Harry Dobinson

Personal information
- Full name: Harold Dobinson
- Date of birth: 2 March 1898
- Place of birth: Darlington, England
- Date of death: 1990 (aged 92)
- Place of death: Plymouth, England
- Height: 5 ft 9+1⁄2 in (1.77 m)
- Position(s): Centre forward

Senior career*
- Years: Team / Apps / (Gls)
- Sunderland West End
- 1921–1922: Durham City / 15 / (5)
- 1922–1923: Burnley / 2 / (0)
- 1923–1924: Queens Park Rangers / 2 / (0)
- 1924–192?: Thornley Albion
- 1928–19??: Heaton-on-Tyne SC

= Harry Dobinson =

English footballer (1898–1990)

Harold Dobinson (2 March 1898 – 1990) was an English professional footballer who played as a centre forward in the Football League for Durham City, Burnley and Queens Park Rangers.

==Life and career==
Dobinson was born in 1898 in Darlington, County Durham, the son of Thomas William Dobinson, a porter, and his wife Annie. He attended Darlington Grammar School, where he played for the school football team, before joining the Army in 1915. He served in France with 52 Brigade Royal Field Artillery as well as playing for the Brigade's football team. After the war, he worked as a shipyard clerk, played football as an amateur for Sunderland West End, and established a reputation in Yorkshire and the north-east of England as a middle-distance runner.

Dobinson signed for Durham City ahead of their first season in the Football League. He made his debut on 3 September 1921, playing at centre forward in a 2–0 win at home to Southport in Durham's second match in the newly formed Northern Section of the Third Division. His first Football League goal came in his sixth appearance, on 22 October in a 7–3 loss to his home-town club of Darlington, and by Christmas he had five goals from a dozen matches.

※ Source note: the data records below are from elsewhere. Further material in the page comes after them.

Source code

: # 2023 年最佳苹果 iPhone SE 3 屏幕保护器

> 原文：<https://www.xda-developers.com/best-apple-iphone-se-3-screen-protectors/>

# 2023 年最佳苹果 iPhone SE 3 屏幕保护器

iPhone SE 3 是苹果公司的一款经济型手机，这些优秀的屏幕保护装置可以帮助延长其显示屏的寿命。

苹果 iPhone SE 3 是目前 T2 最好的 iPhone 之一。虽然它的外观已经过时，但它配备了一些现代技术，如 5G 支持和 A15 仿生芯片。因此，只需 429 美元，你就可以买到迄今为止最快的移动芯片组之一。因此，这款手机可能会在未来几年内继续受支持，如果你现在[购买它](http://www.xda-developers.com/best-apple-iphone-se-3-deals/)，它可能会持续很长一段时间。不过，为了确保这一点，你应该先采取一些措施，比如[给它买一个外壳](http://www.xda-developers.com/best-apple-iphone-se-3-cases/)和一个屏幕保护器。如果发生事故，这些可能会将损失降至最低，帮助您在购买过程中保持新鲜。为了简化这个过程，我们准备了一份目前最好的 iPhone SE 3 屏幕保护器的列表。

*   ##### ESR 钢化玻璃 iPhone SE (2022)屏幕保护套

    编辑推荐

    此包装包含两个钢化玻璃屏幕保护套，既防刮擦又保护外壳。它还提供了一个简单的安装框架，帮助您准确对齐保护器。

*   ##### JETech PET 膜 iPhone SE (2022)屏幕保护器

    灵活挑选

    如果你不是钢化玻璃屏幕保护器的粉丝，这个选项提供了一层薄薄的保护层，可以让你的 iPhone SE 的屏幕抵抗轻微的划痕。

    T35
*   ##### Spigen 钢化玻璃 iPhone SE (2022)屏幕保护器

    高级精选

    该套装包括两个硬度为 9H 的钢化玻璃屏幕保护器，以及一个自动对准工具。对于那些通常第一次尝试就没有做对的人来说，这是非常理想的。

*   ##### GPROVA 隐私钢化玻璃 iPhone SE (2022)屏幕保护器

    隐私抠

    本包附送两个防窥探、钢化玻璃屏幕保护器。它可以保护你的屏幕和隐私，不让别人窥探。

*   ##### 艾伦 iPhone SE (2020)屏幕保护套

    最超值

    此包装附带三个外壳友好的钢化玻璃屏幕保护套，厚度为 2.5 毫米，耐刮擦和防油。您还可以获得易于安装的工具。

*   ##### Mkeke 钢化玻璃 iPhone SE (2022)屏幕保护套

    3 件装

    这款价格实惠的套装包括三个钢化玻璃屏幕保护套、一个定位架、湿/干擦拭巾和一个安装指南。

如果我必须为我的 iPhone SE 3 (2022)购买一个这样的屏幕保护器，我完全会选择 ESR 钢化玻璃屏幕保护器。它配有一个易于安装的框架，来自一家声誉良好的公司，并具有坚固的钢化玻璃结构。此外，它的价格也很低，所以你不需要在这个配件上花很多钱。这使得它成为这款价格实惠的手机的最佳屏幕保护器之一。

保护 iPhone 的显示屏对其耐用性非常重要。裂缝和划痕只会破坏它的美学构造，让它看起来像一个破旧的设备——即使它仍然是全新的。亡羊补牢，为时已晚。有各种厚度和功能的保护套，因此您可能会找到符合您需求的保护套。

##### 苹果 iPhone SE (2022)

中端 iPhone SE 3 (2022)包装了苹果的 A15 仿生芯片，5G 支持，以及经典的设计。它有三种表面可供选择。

Amid interest from First Division clubs including Aston Villa and Everton, Dobinson signed for Burnley on 13 January 1922, for a reported fee of £600. He made his top-flight debut the following day, away to Aston Villa, and the Athletic News Birmingham correspondent "felt sorry for [the debutant], who could scarcely hope to shine in such company and on such a field". He kept his place for the visit to Arsenal, which ended goalless, and thereafter played for the reserves, scoring five goals from 17 Central League matches in what remained of the season. Dobinson's services were retained for the 1922–23 season, but they were mainly employed in helping the "A" team win the North-East Lancashire Combination title.

After a trial with Third Division North club Chesterfield came to nothing, Dobinson signed for Queens Park Rangers of the Southern Section in June 1923. Playing in the Football Combination against West Ham United reserves in August, he trod on the ball and injured himself badly enough to be unable to train for several weeks. He made his first-team debut on 22 October in a 3–0 defeat away to Northampton Town, but, as at Burnley, he played mainly reserve-team football. His only other league match – his last in the Football League – was away to Luton Town in February 1924. At the end of the season, he returned to local football in the north-east with Thornley Albion, In 1928, he was granted a permit to play for amateur club Heaton-on-Tyne SC.

Dobinson married Doris Taylor in 1929. The 1939 Register finds the couple living in Plymouth, Devon, where Dobinson was working as a departmental clerical officer. He died in Plymouth in 1990 at the age of 92.